Le professeur Mortimer, sollicité pour son expertise géologique, se voit rapidement pris dans un engrenage politique : l’arrivée massive de travailleurs étrangers suscite réactions xénophobes et discours nationalistes, pendant qu’Olrik, fidèle à lui-même, tire les ficelles dans l’ombre. Yves Sente, à la plume inspirée, déploie une intrigue d’espionnage classique à la sauce « so british », ponctuée de fantastique historique — la légende arthurienne surgit sous forme de « taupe » d’un autre âge — et de clins d’œil jubilatoires aux grands maîtres du 9ᵉ art, de Tilleux à ses mythiques clins d’œil à La Voiture immergée.

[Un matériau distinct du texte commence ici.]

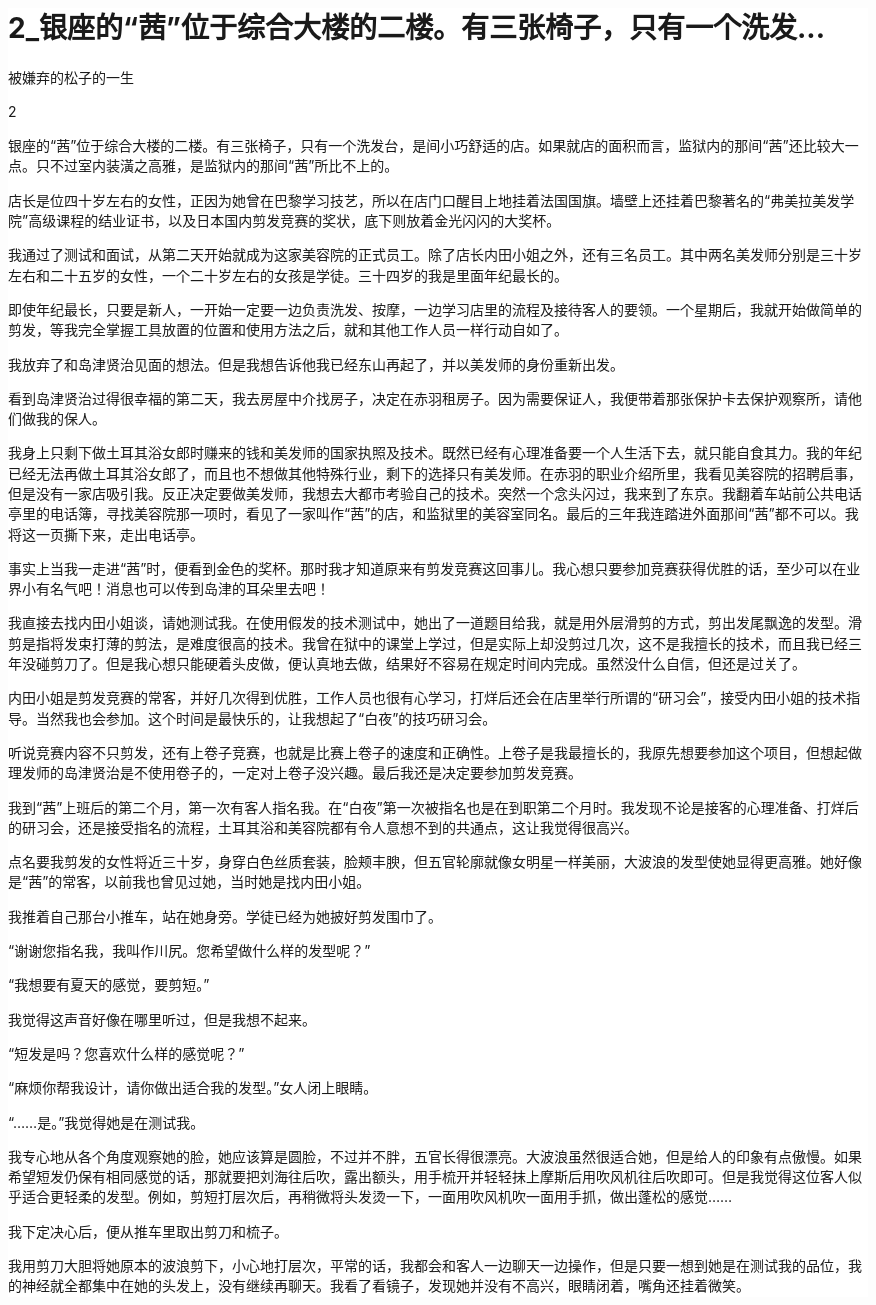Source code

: # 2_银座的“茜”位于综合大楼的二楼。有三张椅子，只有一个洗发...

被嫌弃的松子的一生

2

银座的“茜”位于综合大楼的二楼。有三张椅子，只有一个洗发台，是间小巧舒适的店。如果就店的面积而言，监狱内的那间“茜”还比较大一点。只不过室内装潢之高雅，是监狱内的那间“茜”所比不上的。

店长是位四十岁左右的女性，正因为她曾在巴黎学习技艺，所以在店门口醒目上地挂着法国国旗。墙壁上还挂着巴黎著名的“弗美拉美发学院”高级课程的结业证书，以及日本国内剪发竞赛的奖状，底下则放着金光闪闪的大奖杯。

我通过了测试和面试，从第二天开始就成为这家美容院的正式员工。除了店长内田小姐之外，还有三名员工。其中两名美发师分别是三十岁左右和二十五岁的女性，一个二十岁左右的女孩是学徒。三十四岁的我是里面年纪最长的。

即使年纪最长，只要是新人，一开始一定要一边负责洗发、按摩，一边学习店里的流程及接待客人的要领。一个星期后，我就开始做简单的剪发，等我完全掌握工具放置的位置和使用方法之后，就和其他工作人员一样行动自如了。

我放弃了和岛津贤治见面的想法。但是我想告诉他我已经东山再起了，并以美发师的身份重新出发。

看到岛津贤治过得很幸福的第二天，我去房屋中介找房子，决定在赤羽租房子。因为需要保证人，我便带着那张保护卡去保护观察所，请他们做我的保人。

我身上只剩下做土耳其浴女郎时赚来的钱和美发师的国家执照及技术。既然已经有心理准备要一个人生活下去，就只能自食其力。我的年纪已经无法再做土耳其浴女郎了，而且也不想做其他特殊行业，剩下的选择只有美发师。在赤羽的职业介绍所里，我看见美容院的招聘启事，但是没有一家店吸引我。反正决定要做美发师，我想去大都市考验自己的技术。突然一个念头闪过，我来到了东京。我翻着车站前公共电话亭里的电话簿，寻找美容院那一项时，看见了一家叫作“茜”的店，和监狱里的美容室同名。最后的三年我连踏进外面那间“茜”都不可以。我将这一页撕下来，走出电话亭。

事实上当我一走进“茜”时，便看到金色的奖杯。那时我才知道原来有剪发竞赛这回事儿。我心想只要参加竞赛获得优胜的话，至少可以在业界小有名气吧！消息也可以传到岛津的耳朵里去吧！

我直接去找内田小姐谈，请她测试我。在使用假发的技术测试中，她出了一道题目给我，就是用外层滑剪的方式，剪出发尾飘逸的发型。滑剪是指将发束打薄的剪法，是难度很高的技术。我曾在狱中的课堂上学过，但是实际上却没剪过几次，这不是我擅长的技术，而且我已经三年没碰剪刀了。但是我心想只能硬着头皮做，便认真地去做，结果好不容易在规定时间内完成。虽然没什么自信，但还是过关了。

内田小姐是剪发竞赛的常客，并好几次得到优胜，工作人员也很有心学习，打烊后还会在店里举行所谓的“研习会”，接受内田小姐的技术指导。当然我也会参加。这个时间是最快乐的，让我想起了“白夜”的技巧研习会。

听说竞赛内容不只剪发，还有上卷子竞赛，也就是比赛上卷子的速度和正确性。上卷子是我最擅长的，我原先想要参加这个项目，但想起做理发师的岛津贤治是不使用卷子的，一定对上卷子没兴趣。最后我还是决定要参加剪发竞赛。

我到“茜”上班后的第二个月，第一次有客人指名我。在“白夜”第一次被指名也是在到职第二个月时。我发现不论是接客的心理准备、打烊后的研习会，还是接受指名的流程，土耳其浴和美容院都有令人意想不到的共通点，这让我觉得很高兴。

点名要我剪发的女性将近三十岁，身穿白色丝质套装，脸颊丰腴，但五官轮廓就像女明星一样美丽，大波浪的发型使她显得更高雅。她好像是“茜”的常客，以前我也曾见过她，当时她是找内田小姐。

我推着自己那台小推车，站在她身旁。学徒已经为她披好剪发围巾了。

“谢谢您指名我，我叫作川尻。您希望做什么样的发型呢？”

“我想要有夏天的感觉，要剪短。”

我觉得这声音好像在哪里听过，但是我想不起来。

“短发是吗？您喜欢什么样的感觉呢？”

“麻烦你帮我设计，请你做出适合我的发型。”女人闭上眼睛。

“……是。”我觉得她是在测试我。

我专心地从各个角度观察她的脸，她应该算是圆脸，不过并不胖，五官长得很漂亮。大波浪虽然很适合她，但是给人的印象有点傲慢。如果希望短发仍保有相同感觉的话，那就要把刘海往后吹，露出额头，用手梳开并轻轻抹上摩斯后用吹风机往后吹即可。但是我觉得这位客人似乎适合更轻柔的发型。例如，剪短打层次后，再稍微将头发烫一下，一面用吹风机吹一面用手抓，做出蓬松的感觉……

我下定决心后，便从推车里取出剪刀和梳子。

我用剪刀大胆将她原本的波浪剪下，小心地打层次，平常的话，我都会和客人一边聊天一边操作，但是只要一想到她是在测试我的品位，我的神经就全都集中在她的头发上，没有继续再聊天。我看了看镜子，发现她并没有不高兴，眼睛闭着，嘴角还挂着微笑。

Visuellement, Juillard atteint ici une forme d’aboutissement : son trait précis épouse les falaises battues par les vents et traduit avec émotion la splendeur austère de la lande cornouaillaise. Les scènes d’action — poursuites nocturnes dans les carrières, filatures à la gare de Penzance — se mêlent à des moments plus intimes, où l’atmosphère brumeuse sous-entend la magie arthurienne.

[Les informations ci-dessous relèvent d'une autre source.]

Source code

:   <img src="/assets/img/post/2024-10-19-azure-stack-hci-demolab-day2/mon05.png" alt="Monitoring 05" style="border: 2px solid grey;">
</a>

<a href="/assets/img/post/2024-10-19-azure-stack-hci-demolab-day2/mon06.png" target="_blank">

Au-delà du simple polar, cet album interroge notre rapport à l’autre et la manière dont le passé — qu’il soit industriel ou légendaire — façonne nos peurs et nos espoirs. Sente et Juillard nous offrent un « dernier » Juillard doux-amer, empreint d’un grand cœur, qui ravira autant les inconditionnels de la série que les amateurs de bande dessinée cherchant un mariage réussi entre tradition et modernité.